Further protests today. Photo: monasoshFurther protests today. Photo: monasosh These lines could have been written yesterday. The whole world situation has changed decisively and the events in Egypt show this in a very dramatic way. We have decisively entered the epoch of world revolution. Nowhere is the international character of the revolution clearer than in North Africa and the Middle East. It spreads ceaselessly from one country to another: from Tunisia to Algeria, from Jordan to Egypt, from the Yemen to Lebanon.

The Tunisian events were of course inspiring. People could now see with their own eyes that even the most powerful security apparatus could not prevent the overthrow of a hated dictator. People on the streets of Cairo even imitated the French slogan of the Tunisian protesters: "Dégage, Mubarak".

Tunisia showed what was possible. But it would be entirely false to assume that this was the only, or even the main, cause. The conditions for a revolutionary explosion had already matured in all these countries. All that was required was a single spark to ignite the powder keg. Tunisia provided it. The revolutionary uprising has already reached other Arab states such as Yemen. As in Tunisia, the people of Egypt, Algeria, Jordan and Yemen were living in poverty under dictatorial ruling elites which lived a luxurious life by plundering the nation.

These movements have striking similarities to the mass movements that led to the overthrow of the regimes in Eastern Europe. Again, on paper these governments had a powerful state apparatus, big armies, police, and secret police. But that did not save them. The bourgeoisie was overjoyed at the overthrow of “communism”. But their rejoicing was premature.  In retrospect the fall of Stalinism will be seen as only the prelude to a far more dramatic development: the revolutionary overthrow of capitalism. Everywhere, including the United States, the system is in crisis. Everywhere the ruling class is trying to place the full burden of the crisis of its system on the shoulders of the poorest layers of society.

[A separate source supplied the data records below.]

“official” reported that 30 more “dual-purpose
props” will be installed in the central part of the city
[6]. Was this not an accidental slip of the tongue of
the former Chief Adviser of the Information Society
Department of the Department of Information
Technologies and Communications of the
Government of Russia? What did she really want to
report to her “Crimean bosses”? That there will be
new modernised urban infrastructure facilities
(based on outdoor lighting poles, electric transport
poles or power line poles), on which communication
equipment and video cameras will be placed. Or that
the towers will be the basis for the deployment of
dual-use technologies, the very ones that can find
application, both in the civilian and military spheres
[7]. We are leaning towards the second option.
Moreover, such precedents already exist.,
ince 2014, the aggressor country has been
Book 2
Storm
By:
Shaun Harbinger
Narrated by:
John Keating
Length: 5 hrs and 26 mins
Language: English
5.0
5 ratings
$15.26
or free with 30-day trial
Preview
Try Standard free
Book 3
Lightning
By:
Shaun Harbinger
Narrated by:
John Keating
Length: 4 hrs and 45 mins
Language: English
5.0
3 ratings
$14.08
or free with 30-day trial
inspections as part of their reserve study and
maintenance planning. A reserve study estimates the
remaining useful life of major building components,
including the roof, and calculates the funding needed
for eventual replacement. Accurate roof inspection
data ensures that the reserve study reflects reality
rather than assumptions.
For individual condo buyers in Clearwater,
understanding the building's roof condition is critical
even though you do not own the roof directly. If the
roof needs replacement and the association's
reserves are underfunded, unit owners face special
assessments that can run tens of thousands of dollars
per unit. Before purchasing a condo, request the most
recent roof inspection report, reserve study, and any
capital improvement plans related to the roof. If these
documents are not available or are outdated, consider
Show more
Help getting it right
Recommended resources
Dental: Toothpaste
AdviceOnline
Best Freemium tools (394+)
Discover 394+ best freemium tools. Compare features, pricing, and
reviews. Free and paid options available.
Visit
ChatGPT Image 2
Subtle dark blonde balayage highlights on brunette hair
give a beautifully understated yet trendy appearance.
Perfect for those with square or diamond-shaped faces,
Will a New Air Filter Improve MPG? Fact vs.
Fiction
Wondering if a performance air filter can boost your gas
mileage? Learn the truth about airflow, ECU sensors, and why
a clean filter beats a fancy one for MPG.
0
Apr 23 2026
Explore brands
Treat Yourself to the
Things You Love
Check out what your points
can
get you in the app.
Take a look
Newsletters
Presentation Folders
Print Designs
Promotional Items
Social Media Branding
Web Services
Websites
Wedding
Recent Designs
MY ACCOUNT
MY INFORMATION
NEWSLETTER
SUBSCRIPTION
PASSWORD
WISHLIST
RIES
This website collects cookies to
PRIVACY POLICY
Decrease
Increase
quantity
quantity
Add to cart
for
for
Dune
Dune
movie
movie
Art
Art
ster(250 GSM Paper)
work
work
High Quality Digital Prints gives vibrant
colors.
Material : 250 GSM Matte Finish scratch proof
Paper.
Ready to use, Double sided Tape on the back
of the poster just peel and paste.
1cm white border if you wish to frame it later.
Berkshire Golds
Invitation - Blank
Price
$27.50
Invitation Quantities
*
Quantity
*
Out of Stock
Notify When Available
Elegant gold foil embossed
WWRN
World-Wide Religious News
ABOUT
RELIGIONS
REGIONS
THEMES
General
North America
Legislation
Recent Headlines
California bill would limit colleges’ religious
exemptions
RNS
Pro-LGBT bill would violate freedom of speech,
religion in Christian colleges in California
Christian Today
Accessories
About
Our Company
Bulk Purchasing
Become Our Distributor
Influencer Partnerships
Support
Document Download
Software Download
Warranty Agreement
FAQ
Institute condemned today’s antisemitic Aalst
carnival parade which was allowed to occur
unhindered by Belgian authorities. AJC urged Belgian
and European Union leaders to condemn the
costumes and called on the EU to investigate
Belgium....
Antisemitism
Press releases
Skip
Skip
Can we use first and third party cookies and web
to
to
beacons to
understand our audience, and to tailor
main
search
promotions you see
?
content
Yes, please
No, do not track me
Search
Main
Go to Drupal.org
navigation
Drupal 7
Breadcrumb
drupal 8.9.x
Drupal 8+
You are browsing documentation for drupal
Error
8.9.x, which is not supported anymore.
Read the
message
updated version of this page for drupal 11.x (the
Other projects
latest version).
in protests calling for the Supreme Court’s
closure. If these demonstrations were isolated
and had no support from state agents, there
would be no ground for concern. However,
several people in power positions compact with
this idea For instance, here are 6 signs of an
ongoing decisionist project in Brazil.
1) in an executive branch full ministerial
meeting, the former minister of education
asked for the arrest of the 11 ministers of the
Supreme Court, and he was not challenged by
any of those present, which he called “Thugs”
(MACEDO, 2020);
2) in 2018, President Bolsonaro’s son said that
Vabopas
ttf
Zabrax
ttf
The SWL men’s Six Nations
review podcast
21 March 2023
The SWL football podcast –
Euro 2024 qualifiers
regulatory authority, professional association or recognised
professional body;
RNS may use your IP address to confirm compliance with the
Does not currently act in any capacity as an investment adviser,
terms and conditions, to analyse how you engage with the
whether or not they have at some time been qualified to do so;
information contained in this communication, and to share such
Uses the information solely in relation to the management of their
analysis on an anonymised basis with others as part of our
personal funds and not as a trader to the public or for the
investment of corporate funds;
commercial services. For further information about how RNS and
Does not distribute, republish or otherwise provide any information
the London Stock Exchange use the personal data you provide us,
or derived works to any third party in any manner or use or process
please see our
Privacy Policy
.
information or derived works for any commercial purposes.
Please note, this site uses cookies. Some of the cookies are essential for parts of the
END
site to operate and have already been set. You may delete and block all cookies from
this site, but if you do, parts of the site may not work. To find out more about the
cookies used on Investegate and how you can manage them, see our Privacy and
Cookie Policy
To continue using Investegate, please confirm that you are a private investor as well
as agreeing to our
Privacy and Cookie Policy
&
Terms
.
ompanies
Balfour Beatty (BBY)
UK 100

In Tunisia and Egypt the system is breaking at its weakest links. They will tell us that such things cannot happen here, that the situation is different and so on and so forth. Yes, the situation is different, but only in degree. Everywhere the working class and the youth will be faced with the same alternative: either we accept the systematic destruction of our living standards and rights – or we fight.

The argument “it cannot happen here” is without any scientific or rational basis. The same thing was said of Tunisia only a couple of months ago, when that country was considered to be the most stable in North Africa. And the same argument was repeated in relation to Egypt even after Ben Ali was overthrown. Just a few weeks were sufficient to expose the hollowness of those words. Such is the speed of events in our epoch. Sooner or later the same question will be posed in every country in Europe, in Japan, in Canada, in the United States.

Revolutionary developments are on the order of the day. The process will advance at a greater or lesser speed according to local conditions. But no country can consider itself immune from the general process. The events in Tunisia and Egypt show us our own future as in a mirror.